Here’s a rough guide you can follow to change your cat’s diet without causing them distress:
Days 1-2. Feed your cat a mixture of 75% old food and 25% new food
Days 3-4. Combine 50-50% of each food
Days 5-6. Switch to 25% old food and 75% new food
Day 7: In most cases, it is possible to start feeding the new food exclusively.
When making the change, make sure your cat is willing to accept the food mixes, if you feel they are rejecting any of the combinations, then reduce the amount of the new food and try again. It may take longer for some cats, so don’t despair. Be patient and don’t rush the transition. never skip a step or make changes to their diet too quickly. This may result in rejection and you may have to start over.

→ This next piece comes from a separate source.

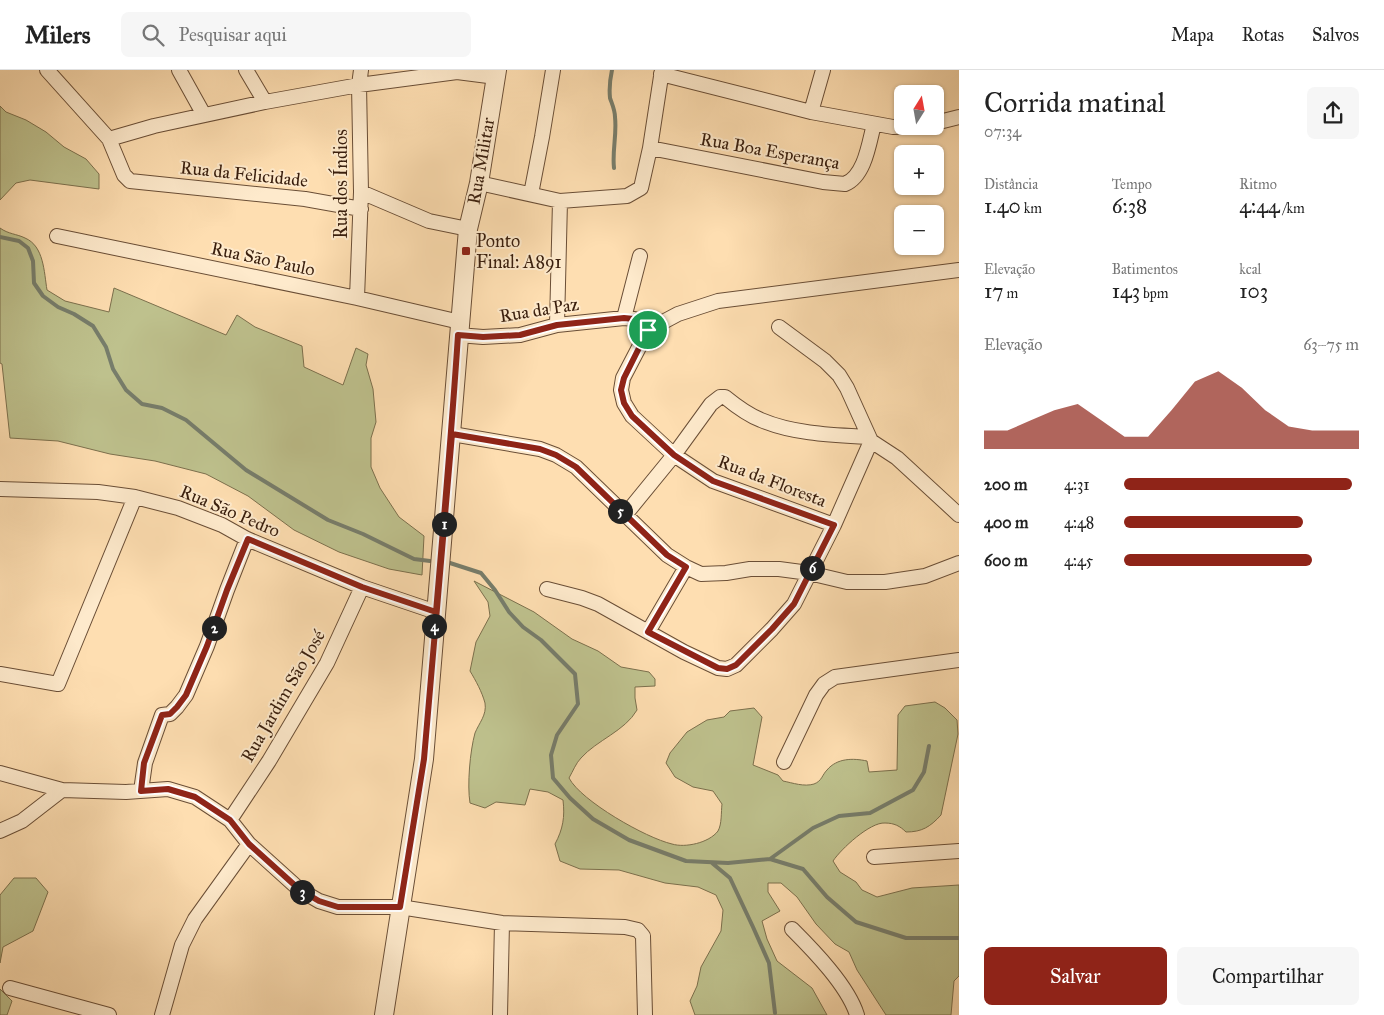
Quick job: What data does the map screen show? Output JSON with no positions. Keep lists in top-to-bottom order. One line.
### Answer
{"streets":{"street":["Rua Boa Esperança","Rua Militar","Rua da Felicidade","Rua dos Índios","Rua São Paulo","Rua da Paz","Rua da Floresta","Rua São Pedro","Rua Jardim São José"]},"crossings":[["Rua Militar","Rua São Paulo"],["Rua Militar","Rua da Paz"],["Rua Militar","Rua São Pedro"],["Rua da Felicidade","Rua dos Índios"],["Rua dos Índios","Rua São Paulo"],["Rua São Paulo","Rua da Paz"],["Rua São Pedro","Rua Jardim São José"]],"places":{"transit":["Ponto Final: A891"]},"north":"top","page":{"header":"Milers","search":"Pesquisar aqui","nav":["Mapa","Rotas","Salvos"],"heading":["Corrida matinal","07:34"],"map_buttons":["+","−"],"stats":[["Distância","1.40 km"],["Tempo","6:38"],["Ritmo","4:44 /km"],["Elevação","17 m"],["Batimentos","143 bpm"],["kcal","103"]],"chart":["Elevação","63–75 m"],"list":[{"name":"200 m","note":"4:31"},{"name":"400 m","note":"4:48"},{"name":"600 m","note":"4:45"}],"pins":["5","1","6","4","2","3"],"buttons":["Salvar","Compartilhar"]}}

hint: Pour tuna juice or fish oil over food. You can also mix in their favorite treats with the new food to ease the transition. Try different textures until you find the one your cat likes best.
From a young age, you can try rotating diets to ensure your cat doesn’t become attached to one taste or texture. Try to change the food every day, week, fortnight or month. With a constant change of food, your cat will not be upset when fed with a different formula.

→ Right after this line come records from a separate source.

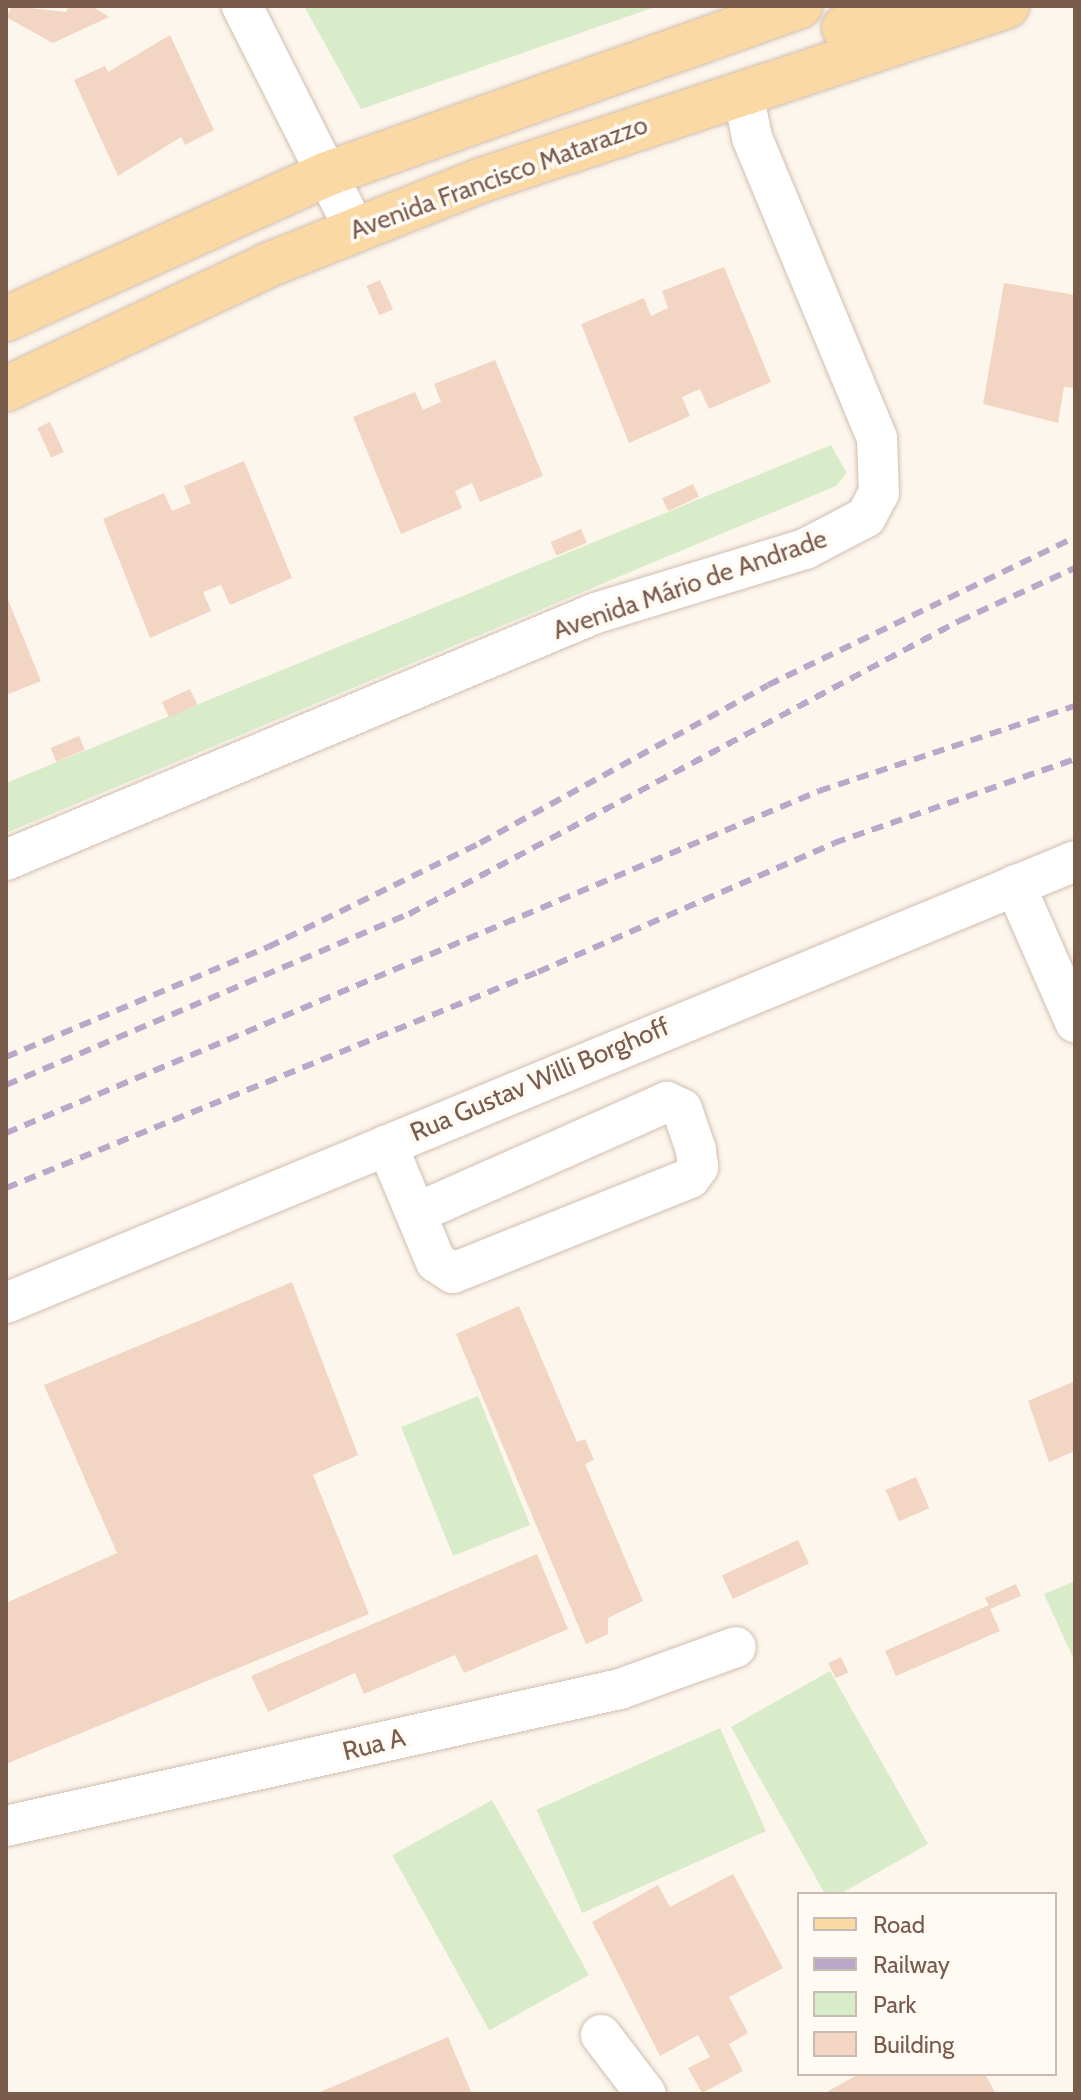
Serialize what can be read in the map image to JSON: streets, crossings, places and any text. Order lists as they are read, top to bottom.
{
  "streets": {
    "main road": ["Avenida Francisco Matarazzo"],
    "street": ["Avenida Mário de Andrade", "Rua Gustav Willi Borghoff", "Rua A"]
  },
  "crossings": [
    ["Avenida Francisco Matarazzo", "Avenida Mário de Andrade"]
  ],
  "legend": [
    "Road",
    "Railway",
    "Park",
    "Building"
  ]
}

Like everyone else cat parents You know, cats are ordinary creatures and don’t like change. So understanding their behavior and letting them dictate the pace of change is imperative for a smooth transition. With time, patience and lots of love, your puppy will learn to enjoy the new food. Just beware of indigestion. It may be a sign that the transition happened too quickly. try to slow down and approach it gradually. You can also talk to your vet for advice on a smooth switch.
David joined CanadaVetCare in 2013 as a Product Analyst and Veterinary Assistant. As a passionate pet lover and avid animal health researcher, David was always finding ways and solutions to help pet parents improve the health of their pets. She is always happy to answer pet health questions and advise pet parents on the right products for their furry companions.